You keep bending lines.
Go back to your diagram in post #1, draw it accurately, and don't mark in right angles that you cannot prove are right angled.

 

[ChiralSuperfields]

Thank you for your replies @nasu and @haruspex !

Here is the new diagram,

How is it?

Many thanks!

 

[haruspex]

Thank you for your replies @nasu and @haruspex !

Here is the new diagram,
View attachment 322465
How is it?

Many thanks!

More accurate in some ways, but you have not marked in any angles, and you have moved the mg line over to the left.

 

[ChiralSuperfields]

More accurate in some ways, but you have not marked in any angles, and you have moved the mg line over to the left.
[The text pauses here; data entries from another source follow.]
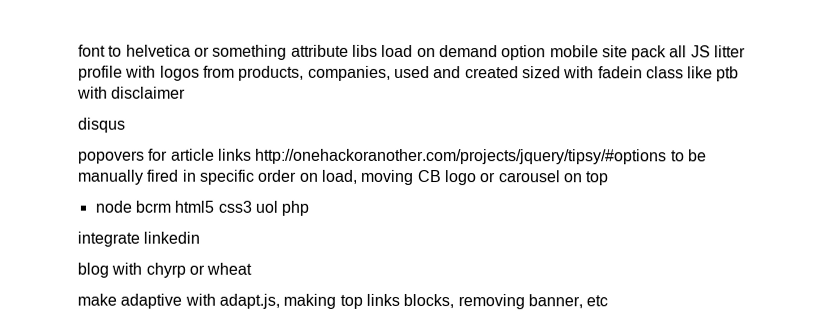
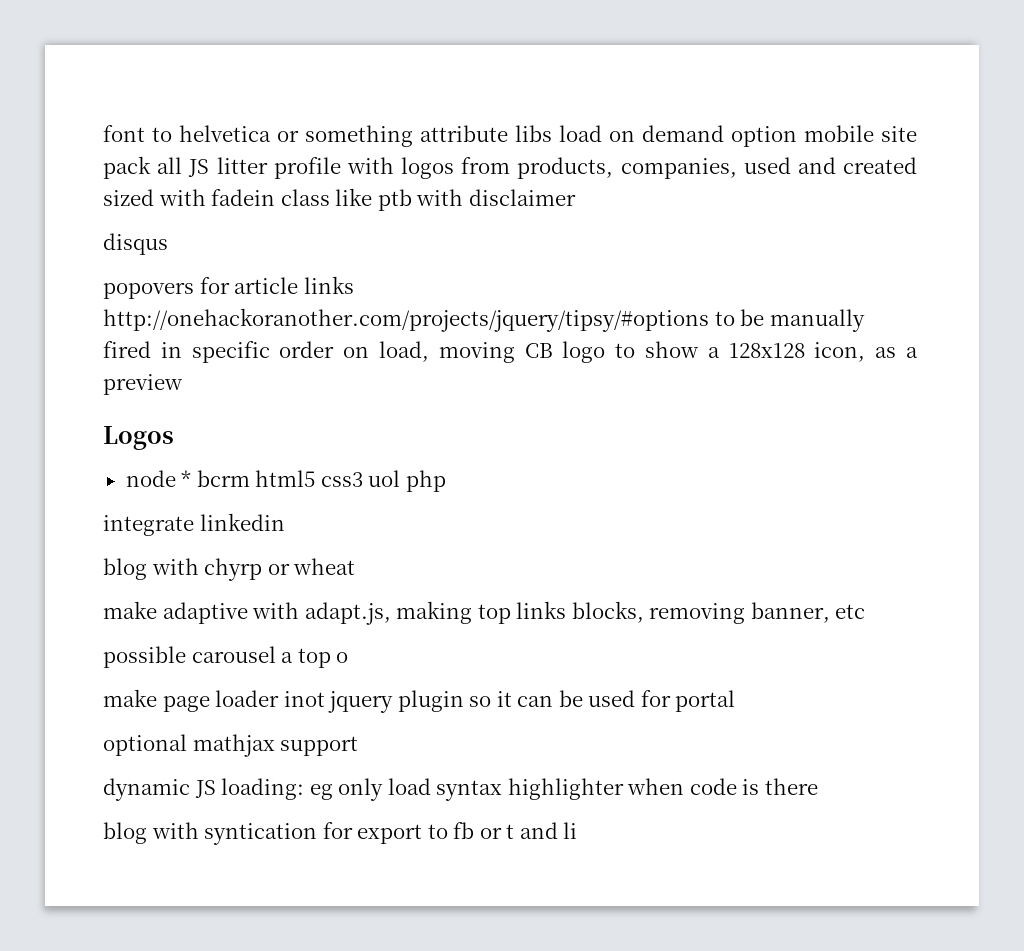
[479,170,609,186] or carousel on top -> [615,341,918,362] [103,374,183,395] [103,426,174,450] to show a 128x128 icon, as a preview // Logos
(132, 206) none -> [181,470,192,487] *
(609, 301) none -> [103,646,349,668] [103,689,736,713] [103,734,359,757] [103,778,818,801] [103,822,578,845] // possible carousel a top o // make page loader inot jquery plugin so it can be used for portal // optional mathjax support // dynamic JS loading: eg only load syntax highlighter when code is there // blog with syntication for export to fb or t and li

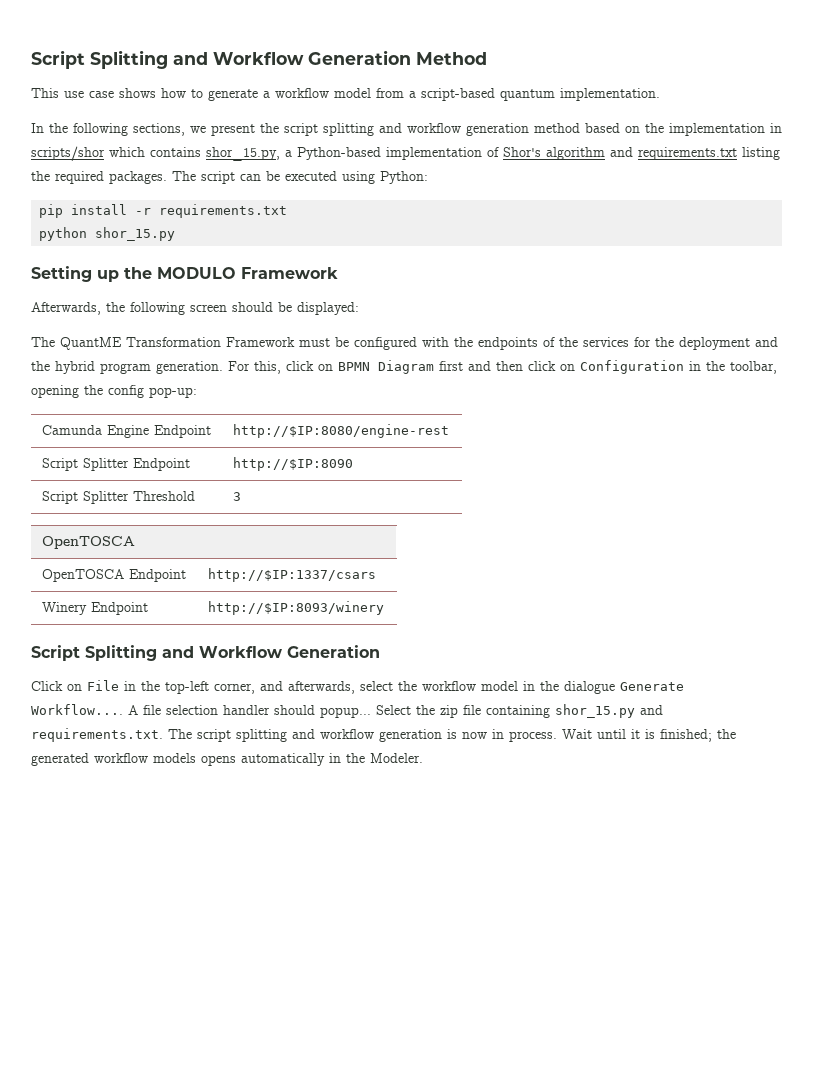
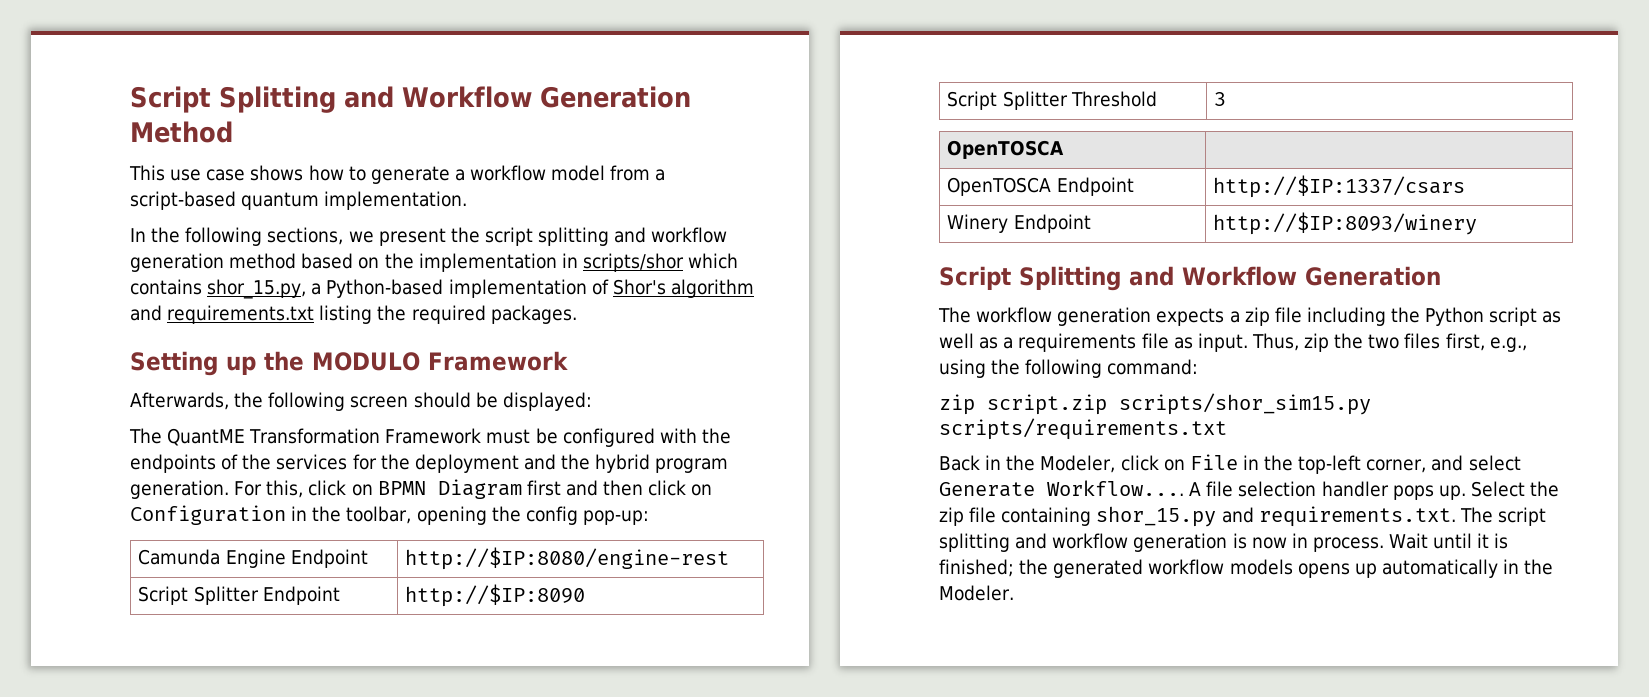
[172,171,428,184] [39,204,288,218] [39,227,176,241] The script can be executed using Python: // pip install -r requirements.txt // python shor_15.py -> (577, 314) none
[31,681,63,691] Click -> [938,307,1562,326] [939,333,1527,352] [939,359,1199,378] [939,393,1371,415] [939,418,1227,440] [939,455,1159,473] The workflow generation expects a zip file including the Python script as well as a requirements file as input. Thus, zip the two files first, e.g., using the following command: // zip script.zip scripts/shor_sim15.py scripts/requirements.txt // Back in the Modeler, click
[288,681,615,694] afterwards, select the workflow model in the dialogue -> [1468,455,1521,471] select
[274,705,371,718] should popup... -> [1392,485,1466,500] pops up.
(236, 760) none -> [1354,563,1377,578] up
Thank you for your reply @haruspex ! I moved the mg line to the left so I could see from exterior angle theorem that $\theta = 120~degrees$.

What way were you going to find the angle?

I think I also found $\vec {\Delta r}$ vector correctly now.

To find it I split my equilateral triangle into half to form a right angle triangle

I then found the opposite to be 6m so the total displacement must be 12m. But I guess I did not need to do that since the triangle has equal sides.

Many thanks!

 

[haruspex]

Thank you for your reply @haruspex ! I moved the mg line to the left so I could see from exterior angle theorem that $\theta = 120~degrees$.

What way were you going to find the angle?

I think I also found $\vec {\Delta r}$ vector correctly now.

To find it I split my equilateral triangle into half to form a right angle triangle
View attachment 322466
I then found the opposite to be 6m so the total displacement must be 12m. But I guess I did not need to do that since the triangle has equal sides.

Many thanks!

Ok, so what is the angle between the force mg and the displacement $\vec r$?

 

[nasu]

"Equilateral" means all sides are the same size (equal sides). You don't need to split it and to form right angle triangles. You seem to have a tendency to pick the most complicated ways to solve things., 😃

 

[Steve4Physics]

Hi @Callumnc1. I’d like to mention an alternative method.

Do you know how to find (changes in) gravitational potential energy? If so, you can use:

Work done by gravity = - (change in gravitational potential energy)

It’s well worth thinking about why the above method is equivalent to the ‘dot product’ method.

 

[Lnewqban]

Thank you for your replies @haruspex and @Lnewqban!
...
F is the force of gravity acting on spider man and W is the work done by the force of gravity on the spider man.

How are those two forces different?
Acting only vertically, weight can only resist vertical displacement between lowest and highest points.
The muscular energy from Spiderman is the only cause of the horizontal displacement (r→), about which the problem is not asking.
Re-visit post #3 and focus only on pure vertical work.